__Given records__:
★ ★ ★ ★
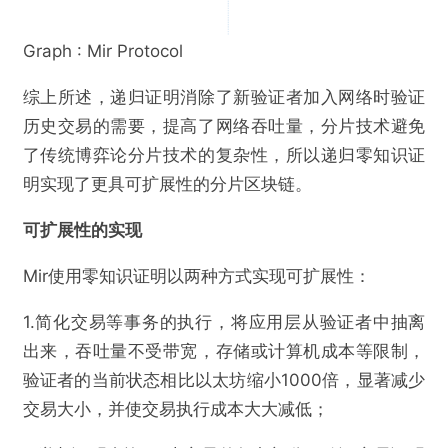
Graph : Mir Protocol
综上所述，递归证明消除了新验证者加入网络时验证
历史交易的需要，提高了网络吞吐量，分片技术避免
了传统博弈论分片技术的复杂性，所以递归零知识证
明实现了更具可扩展性的分片区块链。
可扩展性的实现
Mir使用零知识证明以两种方式实现可扩展性：
1.简化交易等事务的执行，将应用层从验证者中抽离
出来，吞吐量不受带宽，存储或计算机成本等限制，
验证者的当前状态相比以太坊缩小1000倍，显著减少
交易大小，并使交易执行成本大大减低；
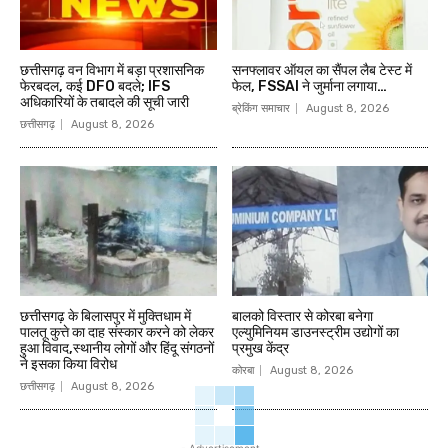
छत्तीसगढ़ वन विभाग में बड़ा प्रशासनिक
सनफ्लावर ऑयल का सैंपल लैब टेस्ट में
फेरबदल, कई DFO बदले; IFS
फेल, FSSAI ने जुर्माना लगाया…
अधिकारियों के तबादले की सूची जारी
ब्रेकिंग समाचार
August 8, 2026
छत्तीसगढ़
August 8, 2026
छत्तीसगढ़ के बिलासपुर में मुक्तिधाम में
बालको विस्तार से कोरबा बनेगा
पालतू कुत्ते का दाह संस्कार करने को लेकर
एल्युमिनियम डाउनस्ट्रीम उद्योगों का
हुआ विवाद,स्थानीय लोगों और हिंदू संगठनों
प्रमुख केंद्र
ने इसका किया विरोध
कोरबा
August 8, 2026
छत्तीसगढ़
August 8, 2026
- Advertisement -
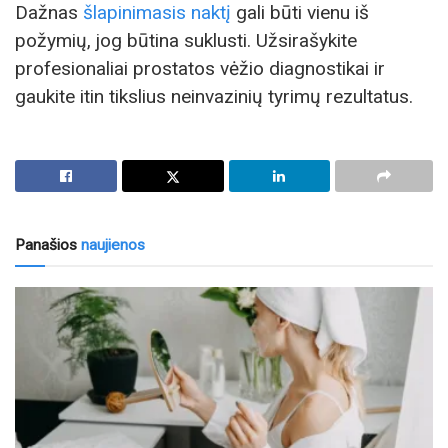
Dažnas
šlapinimasis naktį
gali būti vienu iš
požymių, jog būtina suklusti. Užsirašykite
profesionaliai prostatos vėžio diagnostikai ir
gaukite itin tikslius neinvazinių tyrimų rezultatus.
Panašios
naujienos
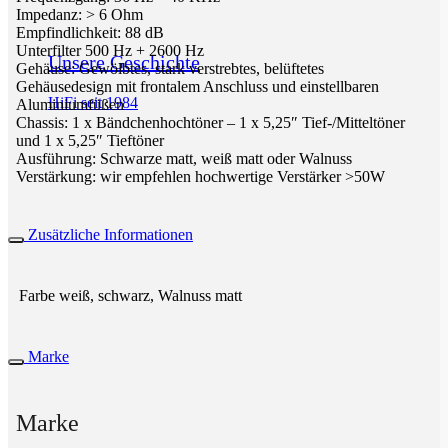
Impedanz: > 6 Ohm
Empfindlichkeit: 88 dB
Unterfilter 500 Hz + 2600 Hz
Unsere Geschichte
Gehäuse: Gewölbtes, stark verstrebtes, belüftetes
Gehäusedesign mit frontalem Anschluss und einstellbaren
HiFi seit 1984
Aluminiumfüßen
Chassis: 1 x Bändchenhochtöner – 1 x 5,25″ Tief-/Mitteltöner
und 1 x 5,25″ Tieftöner
Ausführung: Schwarze matt, weiß matt oder Walnuss
Verstärkung: wir empfehlen hochwertige Verstärker >50W
Zusätzliche Informationen
Farbe
weiß, schwarz, Walnuss matt
Marke
Marke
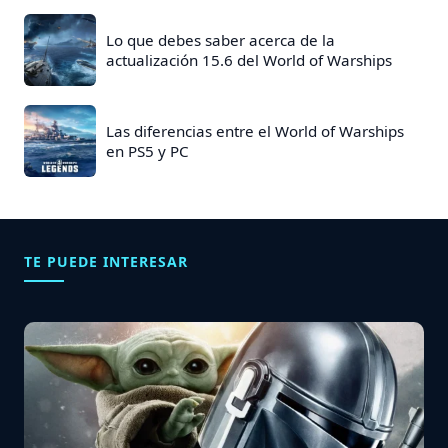
Lo que debes saber acerca de la
actualización 15.6 del World of Warships
Las diferencias entre el World of Warships
en PS5 y PC
TE PUEDE INTERESAR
★ ★ ★ ★
__Directions for this task__:
Copy out all the text in the material above, line for line and unchanged, leaving out the pictures.

__Completed task__:
Graph : Mir Protocol
综上所述，递归证明消除了新验证者加入网络时验证
历史交易的需要，提高了网络吞吐量，分片技术避免
了传统博弈论分片技术的复杂性，所以递归零知识证
明实现了更具可扩展性的分片区块链。
可扩展性的实现
Mir使用零知识证明以两种方式实现可扩展性：
1.简化交易等事务的执行，将应用层从验证者中抽离
出来，吞吐量不受带宽，存储或计算机成本等限制，
验证者的当前状态相比以太坊缩小1000倍，显著减少
交易大小，并使交易执行成本大大减低；
छत्तीसगढ़ वन विभाग में बड़ा प्रशासनिक
सनफ्लावर ऑयल का सैंपल लैब टेस्ट में
फेरबदल, कई DFO बदले; IFS
फेल, FSSAI ने जुर्माना लगाया…
अधिकारियों के तबादले की सूची जारी
ब्रेकिंग समाचार
August 8, 2026
छत्तीसगढ़
August 8, 2026
छत्तीसगढ़ के बिलासपुर में मुक्तिधाम में
बालको विस्तार से कोरबा बनेगा
पालतू कुत्ते का दाह संस्कार करने को लेकर
एल्युमिनियम डाउनस्ट्रीम उद्योगों का
हुआ विवाद,स्थानीय लोगों और हिंदू संगठनों
प्रमुख केंद्र
ने इसका किया विरोध
कोरबा
August 8, 2026
छत्तीसगढ़
August 8, 2026
- Advertisement -
Dažnas
šlapinimasis naktį
gali būti vienu iš
požymių, jog būtina suklusti. Užsirašykite
profesionaliai prostatos vėžio diagnostikai ir
gaukite itin tikslius neinvazinių tyrimų rezultatus.
Panašios
naujienos
Impedanz: > 6 Ohm
Empfindlichkeit: 88 dB
Unterfilter 500 Hz + 2600 Hz
Unsere Geschichte
Gehäuse: Gewölbtes, stark verstrebtes, belüftetes
Gehäusedesign mit frontalem Anschluss und einstellbaren
HiFi seit 1984
Aluminiumfüßen
Chassis: 1 x Bändchenhochtöner – 1 x 5,25″ Tief-/Mitteltöner
und 1 x 5,25″ Tieftöner
Ausführung: Schwarze matt, weiß matt oder Walnuss
Verstärkung: wir empfehlen hochwertige Verstärker >50W
Zusätzliche Informationen
Farbe
weiß, schwarz, Walnuss matt
Marke
Marke
Lo que debes saber acerca de la
actualización 15.6 del World of Warships
Las diferencias entre el World of Warships
en PS5 y PC
TE PUEDE INTERESAR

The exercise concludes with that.